Oldest American, Goldie Michelson, dies at 113 – a month away from birthday

Goldie Michelson in 2008 outside the theater named for her at Clark University in Worcester, Mass. (Courtesy of Clark University)

Goldie Michelson in 2008 outside the theatre named for her at Clark University in Worcester, Mass. (Courtesy of Clark University)

(JTA) – The oldest American, Goldie Michelson of Worcester, Massachusetts, has died at the age of 113 and 11 months.

Michelson, the daughter of Russian Jewish parents who immigrated with her family to Worcester when she was 2, died at home last Friday.

Born in 1902, she lived for 113 years and 335 days – nearly all of it in Worcester – and her age was a source of pride, the Boston Globe reported. Michelson credited her longevity to walking.

Michelson (nee Corash) was named the oldest living American in May.

She graduated from Pembroke College, which later became the Women’s College of Brown University, and received a master’s degree in sociology from Clark University in Worcester. Her thesis at Clark was titled “A Citizenship Survey of Worcester Jewry” and examined why many of the city’s older Jewish-immigrant residents did not pursue American citizenship or learn English.

She told the Worcester Telegram in 2012 that her thesis was inspired by her time working with Jewish women’s organizations such as Hadassah and the National Council of Jewish Women.

After the borders of the Soviet Union opened up for Jews in 1989, a new wave of Jewish immigrants came to Worcester. Michelson was among the volunteers to help them settle in and accustom themselves to American society.

Michelson was also active in community groups, including one that supported the founding of Brandeis University.
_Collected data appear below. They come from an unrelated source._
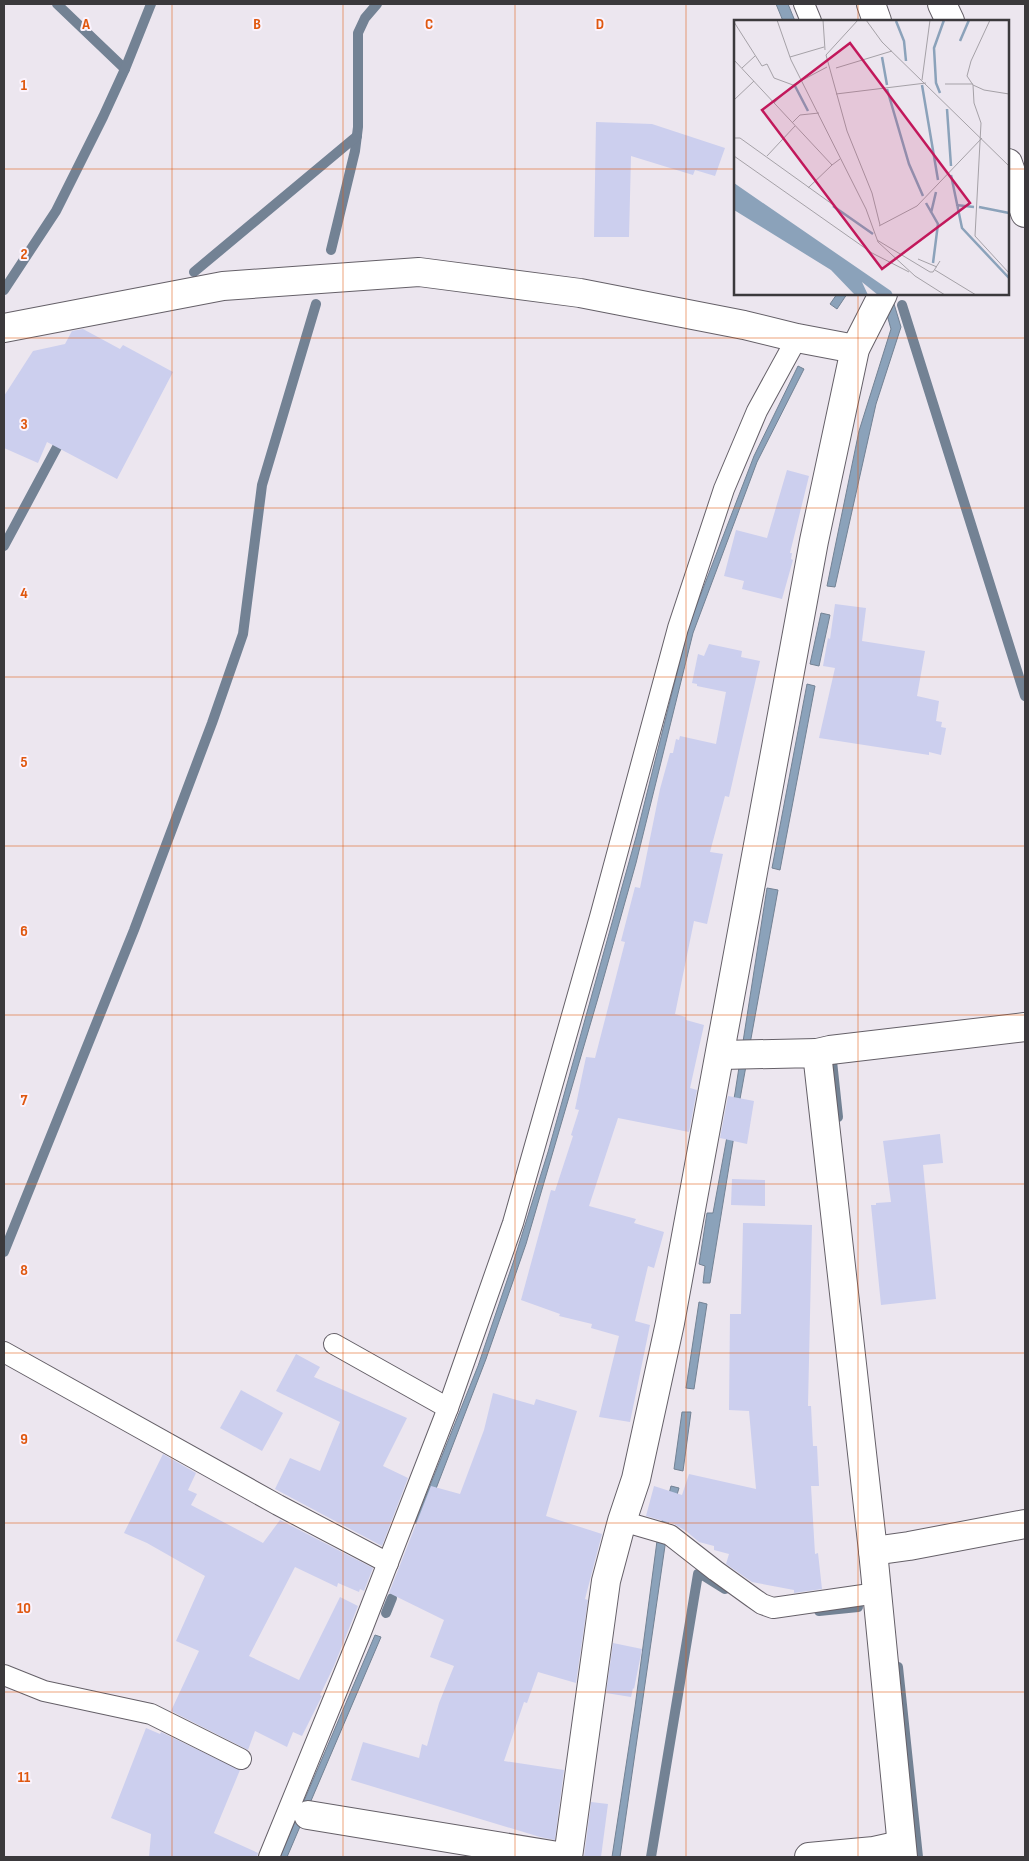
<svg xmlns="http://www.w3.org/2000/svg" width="1029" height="1861" viewBox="0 0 1029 1861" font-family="'Sofia Sans Condensed',sans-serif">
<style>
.water{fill:#8ba2ba;stroke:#738294}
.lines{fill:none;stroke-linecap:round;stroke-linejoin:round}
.stream{stroke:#738294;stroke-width:10}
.building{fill:#cccfee}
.lane-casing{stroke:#656068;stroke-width:22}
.street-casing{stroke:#656068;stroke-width:30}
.lane{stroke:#fff;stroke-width:20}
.street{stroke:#fff;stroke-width:28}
.grid{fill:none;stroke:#df570e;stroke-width:1;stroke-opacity:0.55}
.inset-river{fill:none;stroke:#8ba2ba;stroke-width:2.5}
.inset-road{fill:none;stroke:#a5a1a7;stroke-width:1}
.view{fill:#c2185b;fill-opacity:0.15;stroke:#c2185b;stroke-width:2.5}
.inset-edge{fill:none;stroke:#3b393c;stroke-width:2.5}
.grid-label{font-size:16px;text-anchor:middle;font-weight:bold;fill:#df570e;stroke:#faf3fd;stroke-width:4;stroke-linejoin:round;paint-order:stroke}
</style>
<rect width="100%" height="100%" fill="#ece6ef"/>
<!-- water -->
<g class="water">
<polygon points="776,4 788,4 795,21 783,21"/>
<polygon points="837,294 847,294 837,309 830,304"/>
<polygon points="881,294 891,294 901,327 876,404 835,587 827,586 859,431 891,329"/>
<polygon points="798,366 804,369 757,462 693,633 636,863 598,998 526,1244 486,1359 422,1525 415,1523 478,1366 514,1260 548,1152 636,837 689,625 754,456"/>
<polygon points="821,613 830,615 819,666 810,664"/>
<polygon points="807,684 815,686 780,870 772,868"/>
<polygon points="767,888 778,890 740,1099 710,1283 703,1283 705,1266 699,1264 707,1213 713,1213 735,1093"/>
<polygon points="699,1302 707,1304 694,1389 686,1388"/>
<polygon points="682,1412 691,1412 683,1471 674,1469"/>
<polygon points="671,1486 679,1488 668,1525 620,1857 612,1857 635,1707 657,1541"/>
<polygon points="375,1635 381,1637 287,1857 280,1857"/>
</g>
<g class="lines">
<!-- stream -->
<g class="stream">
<polyline points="57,4 125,69"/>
<polyline points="331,250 355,151 358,127 358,33 365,18 377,4"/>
<polyline points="194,272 357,136"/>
<polyline points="4,290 56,211 103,117 125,69 151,4"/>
<polyline points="902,305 1025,696"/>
<polyline points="4,546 63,436"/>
<polyline points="832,1061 838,1117"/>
<polyline points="4,1252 134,930 212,723 243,634 262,485 316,304"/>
<polyline points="819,1611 858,1607"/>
<polyline points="386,1613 392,1598"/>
<polyline points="898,1667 918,1857"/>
<polyline points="651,1857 698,1574 701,1574 725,1589"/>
</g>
</g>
<!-- building -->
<g class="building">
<polygon points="596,122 652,124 725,148 715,176 695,170 693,175 631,156 629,237 594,237"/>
<polygon points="83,329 120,349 123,345 173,372 117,479 47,442 38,463 4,448 4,396 33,351 65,344 72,331"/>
<polygon points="787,470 809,476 790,553 792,553 791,559 793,560 782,599 742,589 744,581 724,576 736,530 767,538"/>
<polygon points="835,604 866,608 862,641 925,651 917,696 939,701 936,721 942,722 941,727 946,728 941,755 929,752 929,755 819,738 835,668 823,666 828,638 830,639"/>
<polygon points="709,644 742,651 741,657 760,661 729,797 725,796 710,852 723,854 707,924 694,921 675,1014 686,1017 686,1020 704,1025 690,1088 697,1090 689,1132 618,1118 589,1206 636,1219 634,1223 664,1232 654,1268 648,1266 635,1321 650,1325 630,1422 599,1417 619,1336 591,1328 592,1324 559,1316 560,1314 521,1300 551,1190 555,1191 573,1136 571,1135 579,1110 575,1109 586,1057 595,1058 625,942 621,941 635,887 640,888 660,789 670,753 673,753 676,739 679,740 680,736 716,744 726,692 697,686 697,684 692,683 698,654 704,656"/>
<polygon points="728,1096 754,1101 747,1144 720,1138"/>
<polygon points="940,1134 943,1163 923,1165 936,1299 881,1305 871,1205 876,1205 876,1203 891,1202 883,1141"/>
<polygon points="732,1179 765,1180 765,1206 731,1205"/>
<polygon points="743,1223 812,1225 808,1406 811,1406 813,1446 817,1446 819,1486 811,1486 815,1554 818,1553 822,1589 794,1593 794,1590 752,1582 726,1564 729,1554 714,1550 714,1546 699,1542 686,1531 674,1524 646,1516 654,1486 682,1495 689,1474 756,1489 749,1411 729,1410 730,1314 741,1314"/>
<polygon points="296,1354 320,1367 314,1377 407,1418 383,1466 408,1478 382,1546 275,1489 290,1458 320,1471 340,1422 276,1391"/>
<polygon points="241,1390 283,1413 262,1451 220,1428"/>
<polygon points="493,1393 534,1405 536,1399 577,1411 546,1516 602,1534 585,1599 588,1600 576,1683 538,1672 527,1703 524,1702 504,1761 564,1770 555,1840 540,1837 351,1780 363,1742 419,1758 422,1744 427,1746 439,1703 454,1666 430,1657 444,1620 389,1593 431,1486 460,1494 484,1430"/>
<polygon points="163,1454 196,1473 188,1490 197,1494 191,1505 263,1543 280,1520 373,1568 364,1591 360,1589 359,1592 338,1583 337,1587 295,1567 249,1656 299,1680 340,1597 358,1606 334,1666 320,1695 322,1696 302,1736 293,1732 287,1747 255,1731 248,1750 171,1711 199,1651 176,1641 205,1576 147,1543 124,1533"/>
<polygon points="613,1643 642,1649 634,1689 633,1688 631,1697 606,1693"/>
<polygon points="146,1728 160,1734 161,1732 240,1770 214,1833 258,1853 257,1857 149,1857 151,1834 111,1818"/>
<polygon points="591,1802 608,1804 601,1857 584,1857"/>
</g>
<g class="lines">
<defs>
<g id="lane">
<polyline points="804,4 811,21"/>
<polyline points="334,1344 448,1408"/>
<polyline points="4,1352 278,1505 388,1563"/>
<polyline points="622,1521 670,1535 716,1571 752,1597 762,1604 773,1608 877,1593"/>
<polyline points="4,1675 44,1691 151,1714 241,1759"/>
<polyline points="269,1857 361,1632 448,1408 513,1223 600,917 678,628 724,489 757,411 797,338"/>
</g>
<g id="street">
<polyline points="871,4 877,21"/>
<polyline points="942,4 950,21"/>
<polyline points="1008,163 1025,213"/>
<polyline points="4,328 223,286 419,272 580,293 744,325 797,338 855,349"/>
<polyline points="817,1053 830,1050 1025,1027"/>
<polyline points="721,1055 817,1053 873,1551 903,1857"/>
<polyline points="873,1551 909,1546 1025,1524"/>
<polyline points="308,1815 564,1857"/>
<polyline points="568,1857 606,1581 622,1521 636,1479 670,1323 814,541 855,349 883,294"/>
<polyline points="809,1857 874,1851 901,1845"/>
</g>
</defs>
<!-- lane casing -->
<use href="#lane" class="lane-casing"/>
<!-- street casing -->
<use href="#street" class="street-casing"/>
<!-- lane -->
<use href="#lane" class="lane"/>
<!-- street -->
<use href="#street" class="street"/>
</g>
<!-- grid -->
<path class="grid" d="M172,4V1857M343,4V1857M515,4V1857M686,4V1857M858,4V21M4,169H735M1008,169H1025M858,294V1857M4,338H1025M4,508H1025M4,677H1025M4,846H1025M4,1015H1025M4,1184H1025M4,1353H1025M4,1523H1025M4,1692H1025"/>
<!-- overview -->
<g transform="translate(734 20)">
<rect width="275" height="275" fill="#ece6ef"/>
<path d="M0,163L157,271L159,275H144L128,262L134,275H121L97,250L0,190Z" fill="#8ba2ba"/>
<path class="inset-river" d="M162,1L170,21L172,41M226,21L235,0M148,37L153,65M188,65L204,160M61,66L74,91M153,69L175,144L189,176M206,73L202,63L200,28L210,0M213,89L217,146M217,155L228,208L275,258M192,183L204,204L199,243M222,185L240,187M99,186L139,214M245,187L275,193M197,193L202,172"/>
<path class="inset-road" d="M43,0L57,40L132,189L144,222L181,256L211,275M89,0L91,30M124,0L92,35L113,111L138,173L146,205M132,0L148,22L275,146M256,0L237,41L233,56L239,65L240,83L247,103L241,216L275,253M0,2L28,46L33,44L40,58L59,65M56,37L90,27M0,40L98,145L106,139M8,48L21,36M102,48L158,31M188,60L196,0M211,64H239M239,65L250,70L275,74M102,74L192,63M0,80L20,61M40,83L59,65L93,47M58,103L66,95L85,93M0,118H6L98,184M0,136L138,233L175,252M33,136L61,106M74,168L98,145M145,206L183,186L248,118M143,220L196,252H199L206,241M184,239L203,247M201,250L242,275"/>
<path class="view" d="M116,23L236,183L148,249L28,90Z"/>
<rect width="275" height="275" class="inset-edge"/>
</g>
<g class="grid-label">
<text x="86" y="29">A</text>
<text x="257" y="29">B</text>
<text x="429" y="29">C</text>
<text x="600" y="29">D</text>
<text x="24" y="90">1</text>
<text x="24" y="259">2</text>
<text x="24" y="429">3</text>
<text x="24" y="598">4</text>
<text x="24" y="767">5</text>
<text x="24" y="936">6</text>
<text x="24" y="1105">7</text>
<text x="24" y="1275">8</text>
<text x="24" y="1444">9</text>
<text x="24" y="1613">10</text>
<text x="24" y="1782">11</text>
</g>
<!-- border -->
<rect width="1029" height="1861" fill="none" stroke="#3b393c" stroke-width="10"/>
</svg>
After graduating from college, she was a social worker in Worcester, and went on to teach religious education and direct plays at a local synagogue. She married David Michelson, a friend of her brother.

Michelson acted and directed nearly all her life – she directed a pageant performance of “Fiddler on the Roof” when she was nearly 100.

Her husband, a businessman who developed medical office buildings, died in 1974.

After his death, Michelson endowed the Michelson Theater and the David and Goldie Michelson Drama Fund at Clark University.

“It never occurred to me that I would live this long,” Michelson told Clark University’s magazine in 2012. “I just went on and on, and I’ve loved it.”